Il collegato motivo sub 5), poi, torna a qualificarsi come censura di merito, perché pretende unicamente assegnare inidoneità lesiva dell’altrui reputazione alla espressione “cortigiano” mutilata di parte essenziale della intera frase – allusiva alla percezione di danaro “da Berlusconi” – e, dunque, pretermette il puntuale richiamo del giudice di appello al senso spregiativo proprio dell’espressione comunemente avvertibile (in termini di soggetto adulatore ovvero in qualche servile, per danaro, nei riguardi di un potente) in una simile rappresentazione del fatto.
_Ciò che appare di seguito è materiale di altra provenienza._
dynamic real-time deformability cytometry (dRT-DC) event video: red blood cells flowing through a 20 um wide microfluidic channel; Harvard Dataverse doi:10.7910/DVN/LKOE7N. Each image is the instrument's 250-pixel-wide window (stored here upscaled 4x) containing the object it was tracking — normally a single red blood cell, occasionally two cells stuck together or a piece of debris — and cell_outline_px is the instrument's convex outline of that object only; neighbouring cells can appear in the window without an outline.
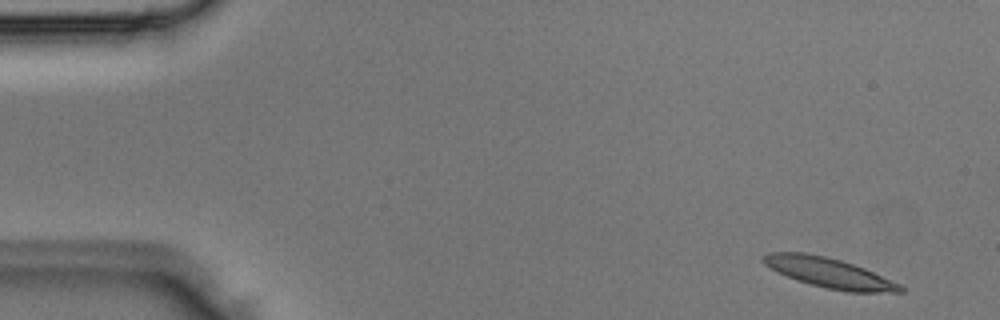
{"species": "Egyptian fruit bat (a non-hibernating species)", "species_latin": "Rousettus aegyptiacus", "temperature_condition": "room temperature", "stored_images_in_passage": 3, "camera_frame_rate_fps": 3000, "um_per_image_px": 0.085, "animal": {"sex": "male"}, "frame": {"image": 1, "passage_image": 1, "time_ms": 0.0, "image_size_px": [1000, 320], "cell_outline_px": [[904, 292], [848, 292], [828, 288], [796, 280], [764, 264], [764, 256], [768, 252], [804, 252], [824, 256], [840, 260], [864, 268], [900, 284], [904, 288]], "centroid_in_image_um": [70.51, 23.19], "position_along_channel_um": 14.5, "area_um2": 23.35}}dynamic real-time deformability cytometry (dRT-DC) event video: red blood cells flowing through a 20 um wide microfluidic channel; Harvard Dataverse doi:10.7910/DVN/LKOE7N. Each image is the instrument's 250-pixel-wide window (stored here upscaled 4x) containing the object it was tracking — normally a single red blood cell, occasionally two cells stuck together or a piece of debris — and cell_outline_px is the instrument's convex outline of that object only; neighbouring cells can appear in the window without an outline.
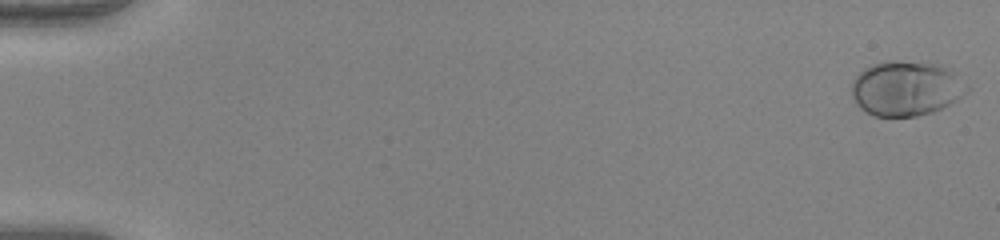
{"species": "human", "species_latin": "Homo sapiens", "temperature_condition": "warm", "stored_images_in_passage": 52, "camera_frame_rate_fps": 3000, "um_per_image_px": 0.085, "donor": {"sex": "female"}, "frame": {"image": 1, "passage_image": 1, "time_ms": 0.0, "image_size_px": [1000, 240], "cell_outline_px": [[968, 92], [956, 100], [932, 112], [916, 116], [876, 116], [860, 108], [852, 96], [852, 80], [864, 68], [872, 64], [888, 60], [896, 60], [940, 64], [952, 72], [968, 84]], "centroid_in_image_um": [77.01, 7.5], "position_along_channel_um": 8.0, "area_um2": 36.76}}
Infondato è il motivo sub 6), poiché la ricorrente con tale mezzo invoca, deducendo la reciprocità, l’esimente della ritorsione che è applicabile al diverso reato di ingiuria (articolo 599 comma 1 Cp); né il testo dell’impugnata sentenza, laddove riconosce «l’agitato stato d’animo dell’imputata, effetto almeno parziale del comportamento burrascoso del querelante pure in tutt’altre circostanze» (valorizzato in punto di trattamento sanzionatorio), autorizza minimamente che sia ravvisabile una diffamazione commessa “subito dopo” il fatto ingiusto dell’offeso (articolo 599 comma 2 Cp).

Infondato è anche il superstite motivo sub 7).

Ricorre l’aggravante dell’attribuzione del fatto determinato, infatti, allorché il fatto risulti sufficientemente delineato nei suoi essenziali elementi, in modo che ne derivi quell’aspetto di maggior credibilità in cui si sostanzia la ratio della aggravante, senza che peraltro occorra la rappresentazione degli estremi circostanziali di luogo, tempo e modo in cui l’azione è stata tenuta; nella specie, l’allusione alla disonorevole condotta «di avere preso i soldi da Berlusconi» quale suo “cortigiano”, è stata non illogicamente apprezzata come idonea a configurare l’aggravante, risultando infatti evocata, alla comprensione del lettore l’immagine reale di un soggetto foraggiato, più o meno sistematicamente e quale corrispettivo di cortigianeria, da un bene individuato soggetto politico, derivandone così un maggior pregiudizio della reputazione.

Alla reiezione del ricorso consegue la condanna della ricorrente al pagamento delle spese del procedimento.

PQM

La Corte, rigetta il ricorso e condanna la ricorrente al pagamento delle spese del procedimento.